The decrees follow alarmingevidence that deforestation in Amazonia is accelerating, and mark Brazil's first top-level acknowledgement of the scale of the crisis. Environmentalists hailed them last week as "of potentially massive significance".

A two-year moratorium will be imposed on felling mahogany and virola, Brazil's two most important tropical hardwood trees, and the proportion of privately-owned rainforest land that can be logged for any species has been cut from a half to a fifth. The decrees, which apply to 10 Brazilian states covering virtually all Amazonia, follow satellite evidence that the rate of rainforest destruction has jumped by a third since 1991. This so alarmed Gustavo Kraus, Brazil's environment minister, and Luis Felipe Lampreia, its foreign minister,that they prevailed upon President Cardoso to act.

This marks a change of policy by Brazil, which has traditionally played down the danger to the rainforest, and is likely to have worldwide repercussions for the mahogany trade. Brazil blocked international agreement two years ago on regulating trade in the wood under the Convention on International Trade in Endangered Species of Wild Fauna and Flora. But the regulation proposal will come up again at the next meeting of the convention in 1997, and Brazil now seems unlikely to repeat its opposition.

Environmentalists are concerned that the decrees could be overturned by the Brazilian congress, and point out that enforcement is notoriously difficult in the rainforest. But Charles Secrett, executive director of Friends of the Earth, who has long campaigned on the issue in both Britain and Brazil, described them yesterday as "a very important development". He added: "There has never been anything like this before. Brazil has now recognised the problem at its most senior level for the first time. If this is the future, it is very good news."

Following Friends of the Earth campaigns, imports of Brazilian mahogany to Britain have dropped by nearly two-thirds, to 18,000 tons a year, over the past five years.

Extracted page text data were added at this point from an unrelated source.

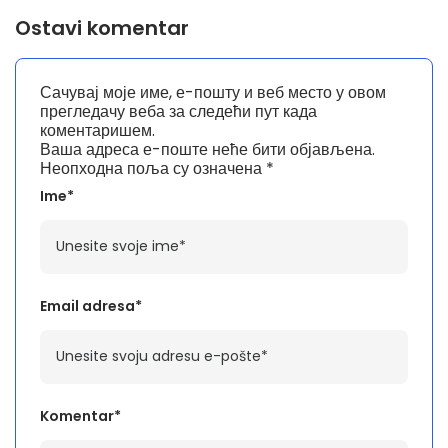
Ostavi komentar
Сачувај моје име, е-пошту и веб место у овом
прегледачу веба за следећи пут када
коментаришем.
Ваша адреса е-поште неће бити објављена.
Неопходна поља су означена
*
Ime*
Email adresa*
Komentar*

So far about half the world's original rainforest is thought to have been felled, and most of what remains is in the Amazon basin, where it covers an area two-thirds the size of the United States. But vast as it is, Amazonia has come under increasing pressure: some 30 million acres of forest in the state of Rondonia, on the Bolivian border - about half its original cover - has been destroyed or severely degraded in recent years.

The main threat to the rainforest comes from poor farmers - some 150 million worldwide - who cut down the trees to clear land to grow food for their families. Since rainforest soil is poor, it is soon exhausted, and they move on and fell more trees. This problem can only be tackled by attacking poverty, for instance by land reform to give the farmers better land elsewhere.

The second biggest cause of deforestation is logging for timber. If small patches are cleared at a time, the forest can regenerate and provide a constant income, but instead vast areas are usually felled to maximise short-term returns and the rainforest cannot recover.